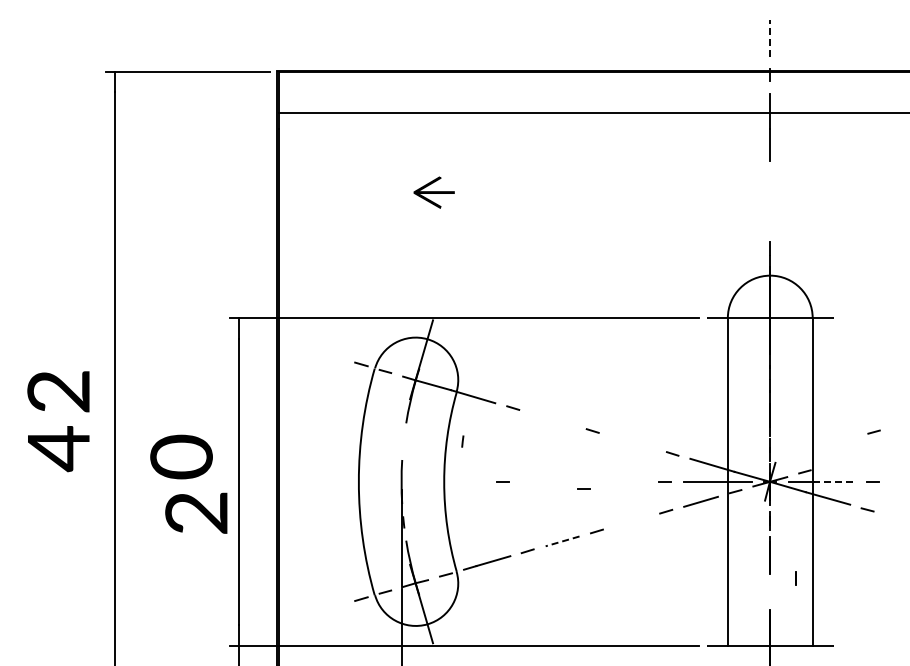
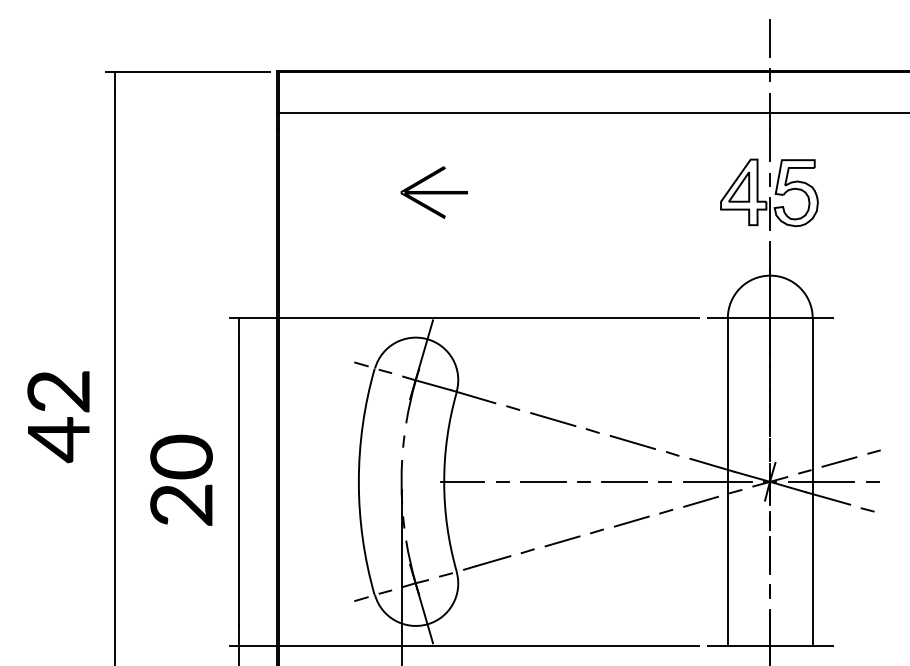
line at (769, 37): dashed -> solid
part at (433, 192) size: 42x33 px -> 68x53 px
part at (769, 194): none -> present
line at (553, 419): none -> present
line at (873, 431) position: (873, 431) -> (873, 451)
curve at (462, 441) position: (462, 441) -> (403, 441)
line at (632, 442): none -> present
text at (58, 449) position: (58, 449) -> (58, 440)
line at (839, 461): none -> present
line at (462, 481): none -> present
line at (543, 481): none -> present
line at (624, 481): none -> present
line at (833, 481): dashed -> solid
line at (583, 488) position: (583, 488) -> (583, 481)
text at (196, 512) position: (196, 512) -> (181, 504)
line at (631, 521): none -> present
line at (562, 541): dashed -> solid
line at (795, 578) position: (795, 578) -> (769, 591)
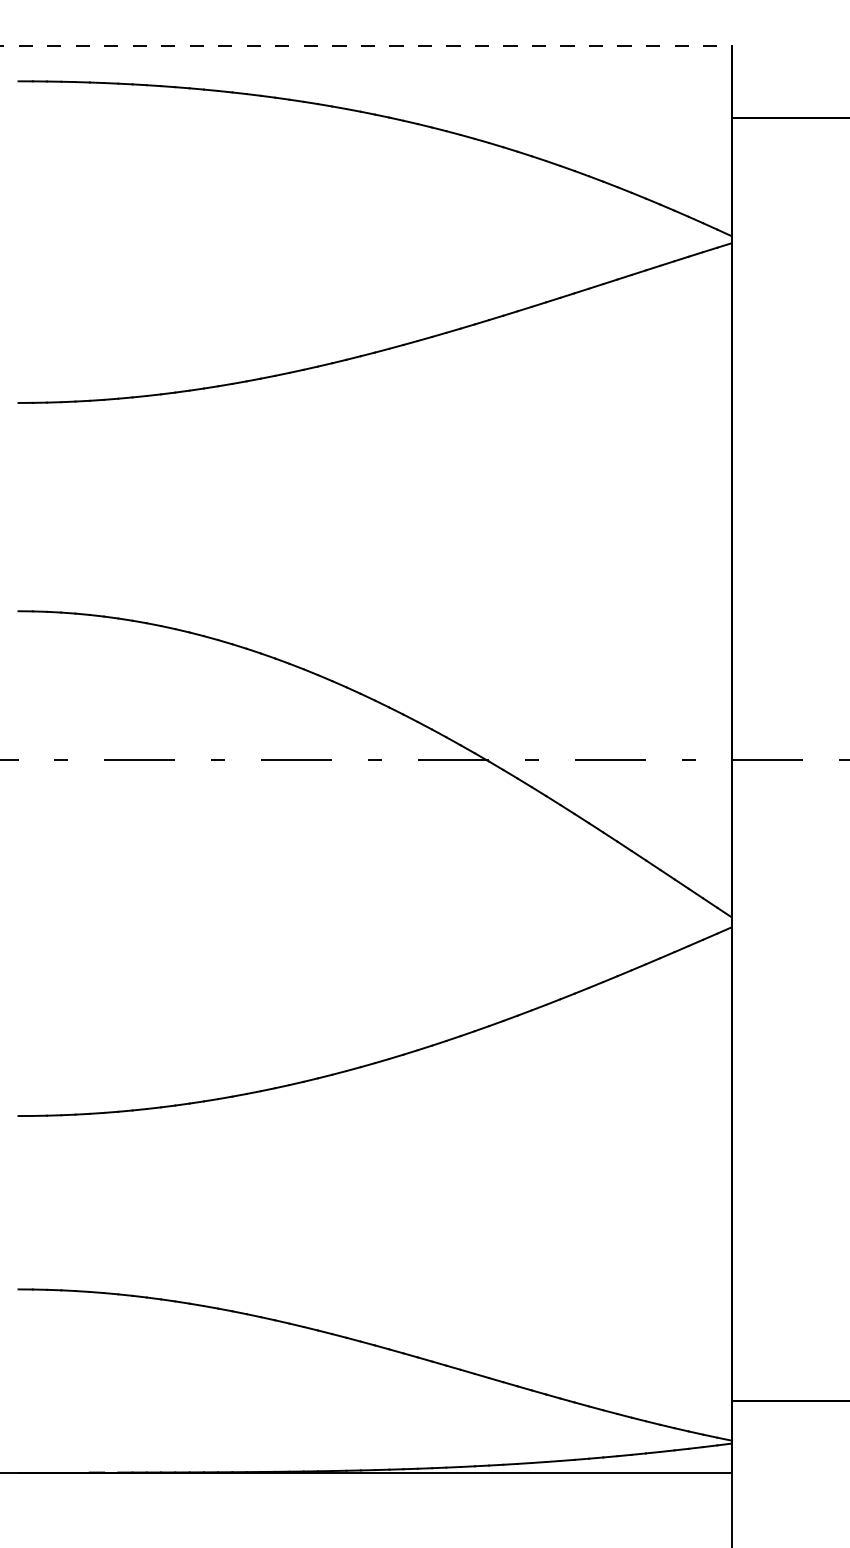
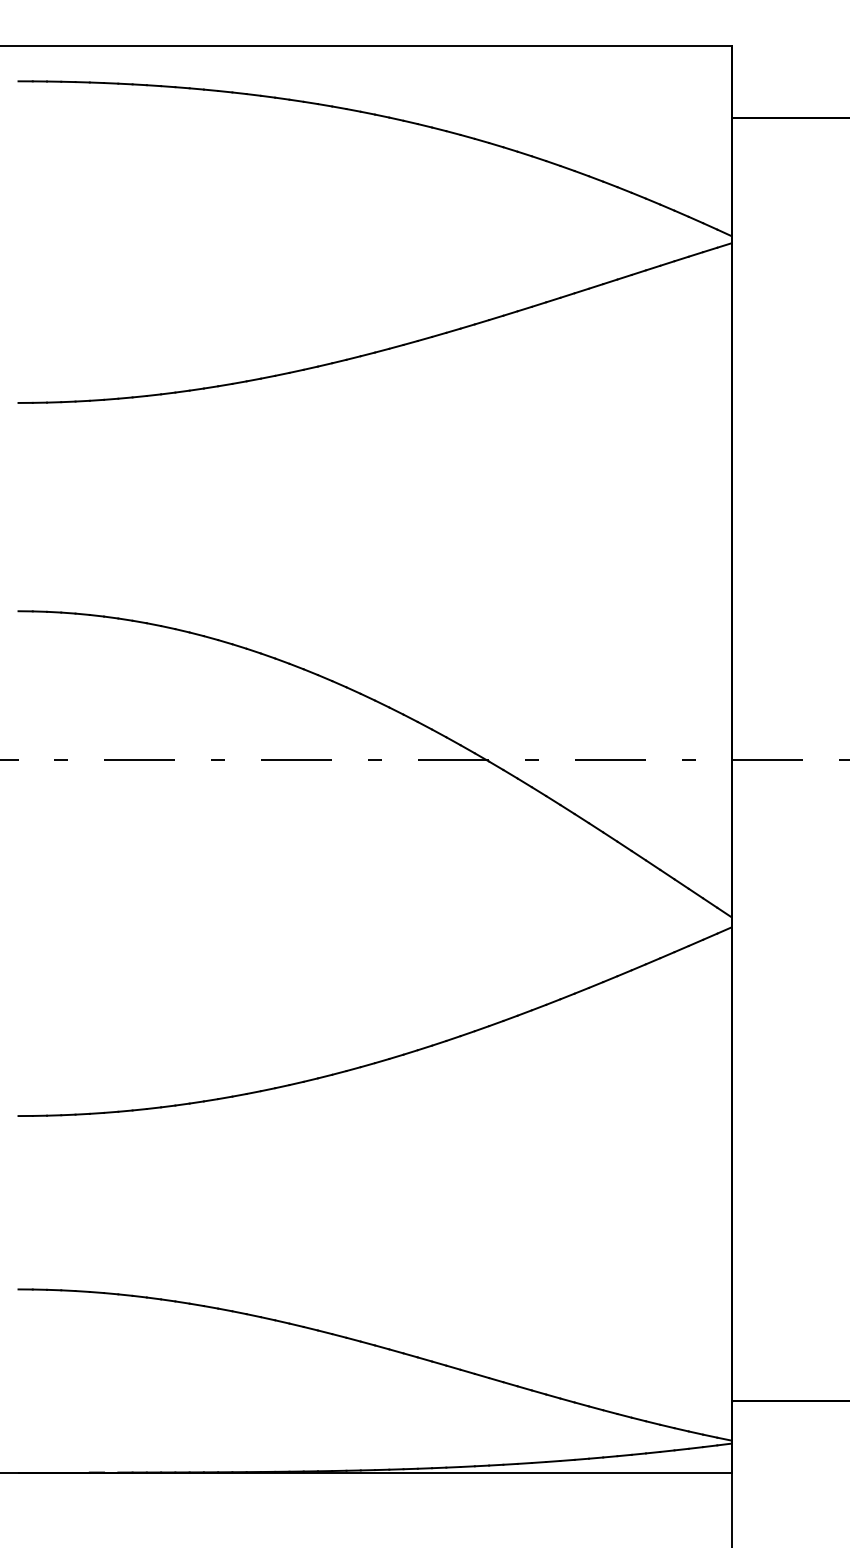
line at (366, 46): dashed -> solid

• Work to do:
Copy every line of the records above verbatim, leaving out the pictures.

• Reply to the exercise:
line at (769, 37): dashed -> solid
part at (433, 192) size: 42x33 px -> 68x53 px
part at (769, 194): none -> present
line at (553, 419): none -> present
line at (873, 431) position: (873, 431) -> (873, 451)
curve at (462, 441) position: (462, 441) -> (403, 441)
line at (632, 442): none -> present
text at (58, 449) position: (58, 449) -> (58, 440)
line at (839, 461): none -> present
line at (462, 481): none -> present
line at (543, 481): none -> present
line at (624, 481): none -> present
line at (833, 481): dashed -> solid
line at (583, 488) position: (583, 488) -> (583, 481)
text at (196, 512) position: (196, 512) -> (181, 504)
line at (631, 521): none -> present
line at (562, 541): dashed -> solid
line at (795, 578) position: (795, 578) -> (769, 591)
line at (366, 46): dashed -> solid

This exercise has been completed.